El significante de los sueños de las nuevas generaciones ya no son los ideales de honradez, honestidad e igualdad, sino que se han ido subyugando hacia el bien individual, el egoísmo, el propio beneficio, los códigos morales individuales, auspiciado bajo el paraguas del capitalismo y el consumismo, explotando al ser humano para conseguir un mayor beneficio económico, una falsa prosperidad y felicidad enmascarada en progreso y bienestar con la falsa ilusión de tener más, producir más y consumir más para ser feliz.

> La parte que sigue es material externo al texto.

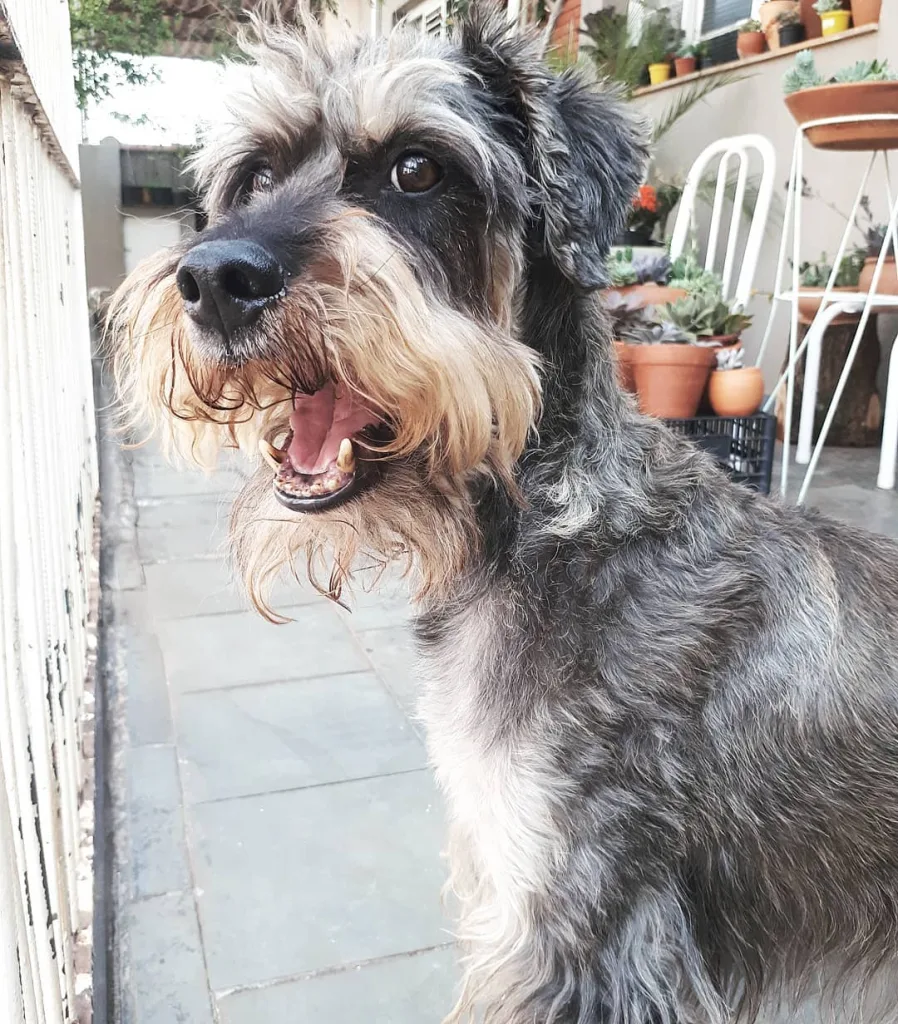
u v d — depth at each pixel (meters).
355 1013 0.92
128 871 1.09
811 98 1.81
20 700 0.69
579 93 0.85
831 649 0.78
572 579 0.76
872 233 2.27
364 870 1.10
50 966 0.74
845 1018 0.89
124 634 1.66
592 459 0.79
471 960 0.89
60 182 1.57
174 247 0.84
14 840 0.61
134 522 2.22
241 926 1.02
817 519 0.88
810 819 0.78
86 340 2.17
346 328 0.69
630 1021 0.73
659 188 2.95
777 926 0.83
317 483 0.78
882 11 2.43
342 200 0.78
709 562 0.79
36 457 0.97
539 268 0.82
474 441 0.74
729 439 1.73
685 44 3.33
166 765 1.28
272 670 1.54
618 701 0.74
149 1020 0.91
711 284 1.88
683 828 0.76
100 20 3.74
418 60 0.80
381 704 1.44
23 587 0.78
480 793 0.78
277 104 0.83
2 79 0.76
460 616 0.82
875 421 2.59
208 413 0.81
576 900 0.73
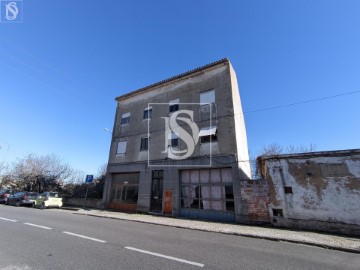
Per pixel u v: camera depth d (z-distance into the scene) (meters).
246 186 13.23
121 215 15.20
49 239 6.88
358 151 10.44
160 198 17.12
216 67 17.80
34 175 30.77
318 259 5.98
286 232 9.82
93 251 5.75
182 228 10.80
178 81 19.77
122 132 22.05
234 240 8.16
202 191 15.41
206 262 5.24
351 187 10.22
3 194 25.39
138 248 6.20
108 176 21.02
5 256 5.10
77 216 13.93
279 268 5.09
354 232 9.65
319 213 10.64
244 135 19.59
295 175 11.72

Los centros comerciales se crearon para ser máquinas de fantasía, donde todo debía estar fusionado, anulando las distancias y el tiempo, y generando una confusa colección de fragmentos y experiencias, dispuestos y organizados para ser consumidos y no vivenciados ni representados (CRAWFORD, 1992).
A todo ello se sumó la instauración de la publicidad y el marketing como instrumentos de información y persuasión, convirtiendo los productos y bienes en auténticos objetos de deseo, invitando e incluso incitando a la población a consumir necesidades externamente construidas. La publicidad, la televisión, los medios de comunicación no son inocentes e inocuos, sino que se convierten en agentes educativos informales que “[…] promote and reinforce the hegemonic belief that the consumption of goods and services is the primary means of fulfilment and happiness”2 (WRIGHT; SANDLIN, 2017, p. 83) e impulsan la necesidad de aumentar la producción y el consumo.
Se consume para ser feliz, o al menos esa es la idea que el capitalismo propaga. Sin embargo, a pesar de que existe cierta relación entre el bienestar psicológico y la riqueza material, Górnik-Durose (2006) indica que la riqueza cumple con las necesidades humanas en relación con el confort, aunque matiza que cuando los sujetos consiguen un cierto nivel de riqueza, no aumenta la felicidad obteniendo más riquezas, puesto que el excedente obtenido de las posesiones obliga a los usuarios a luchar con los costos psicológicos adicionales, siendo necesaria una educación que supere estas contradicciones.
El ser humano ha llegado a transformarse en un bien de consumo, enajenado, una nueva especie, denominada Homo Consumiens, el consumidor final, cuyo objetivo es acaparar más, gastar más, usar más, tener más y compensar su vacío, ansiedad y soledad (FROMM, 1981). Y en esta vorágine consumista, los niños son especialmente vulnerables, al carecer de las herramientas necesarias para el filtrado de los productos publicitarios. En este sentido, Calvert (2008) indica la necesidad de alfabetizar críticamente a los niños en relación con la publicidad y el consumo, especialmente por su influencia en la toma de decisiones a la hora de comprar y consumir.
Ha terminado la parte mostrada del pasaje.